The medium-fine grind also works well with an AeroPress! But because it’s finer than a medium grind, you can shorten your brew time by around a minute.

Fine Grind

  • Espresso
  • Moka Pot
  • AeroPress (Short Brew Time)

The fine grind is also known as the espresso grind. If that sounds familiar, that’s because most pre-ground coffee is sold as espresso grounds. It’s a bit finer in texture than table salt.

This grind is used for high-pressure extraction methods like the espresso and moka pot. These use a shorter brew time, so the fine grind size lets you get as much flavor as possible in that short period.

If you enjoy thick AeroPress coffee, you can also use a fine grind with a brewing time of one to two minutes.

Extra Fine Grind

  • Turkish Coffee

The extra-fine grind is something you’ll rarely see used. It’s often only used in Turkish coffee and has a powdery consistency similar to flour. There are even Turkish coffee grinders that serve this sole purpose.

The extra-fine grind size allows your coffee to dissolve in water. So yes, you are left with the grounds in the cup! Sugar is often added, as the resulting brew is incredibly intense and heavy.


There. You have it, coffee grind size matters. And adjusting it can either save or ruin any bag of coffee beans you own! 

Like I mentioned, there’s no single grind size that works well with all brewing methods. But if you want to experiment with various grind sizes yourself, a medium grind would be an excellent place to start.

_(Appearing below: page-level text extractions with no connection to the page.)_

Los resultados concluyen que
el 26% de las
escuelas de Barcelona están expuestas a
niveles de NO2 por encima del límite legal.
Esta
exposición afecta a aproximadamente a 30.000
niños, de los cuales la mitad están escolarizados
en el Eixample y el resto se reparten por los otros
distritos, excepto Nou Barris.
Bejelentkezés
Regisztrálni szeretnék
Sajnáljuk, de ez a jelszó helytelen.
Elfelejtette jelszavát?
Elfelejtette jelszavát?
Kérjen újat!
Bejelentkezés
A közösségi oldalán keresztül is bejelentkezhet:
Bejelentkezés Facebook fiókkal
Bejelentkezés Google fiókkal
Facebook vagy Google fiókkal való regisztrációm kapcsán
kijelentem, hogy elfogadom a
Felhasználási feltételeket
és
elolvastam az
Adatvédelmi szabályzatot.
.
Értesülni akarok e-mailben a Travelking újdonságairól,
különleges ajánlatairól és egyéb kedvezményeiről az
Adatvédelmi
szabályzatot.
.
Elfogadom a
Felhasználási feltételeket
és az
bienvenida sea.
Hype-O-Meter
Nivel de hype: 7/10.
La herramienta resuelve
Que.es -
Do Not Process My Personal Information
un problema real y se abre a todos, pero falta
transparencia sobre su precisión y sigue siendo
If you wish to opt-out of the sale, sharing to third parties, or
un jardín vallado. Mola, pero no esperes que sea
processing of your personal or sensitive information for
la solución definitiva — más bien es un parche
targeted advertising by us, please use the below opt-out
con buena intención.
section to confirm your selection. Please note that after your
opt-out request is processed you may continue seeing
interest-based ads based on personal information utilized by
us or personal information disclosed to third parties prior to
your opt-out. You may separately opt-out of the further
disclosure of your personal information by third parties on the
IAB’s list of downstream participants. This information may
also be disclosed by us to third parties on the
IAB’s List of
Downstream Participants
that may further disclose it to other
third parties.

It’s important to note that this master list is just a guide. None of these are rules that are set in stone. Other factors can also influence the correct grind size to use, such as the roast profile of your coffee beans as some are better brewed using certain methods. The ideal grind size even changes as your beans age (spoiler: make a cold brew from old beans, you’ll thank us!). 

So it’s incredibly important to have some control over the grind size when you brew coffee. And you don’t have to make a significant investment for that. Even a simple manual conical burr grinder can give you enough control (and an even grind) to help you get the best out of your coffee. 

Good luck, and may you never stop grinding, my friend!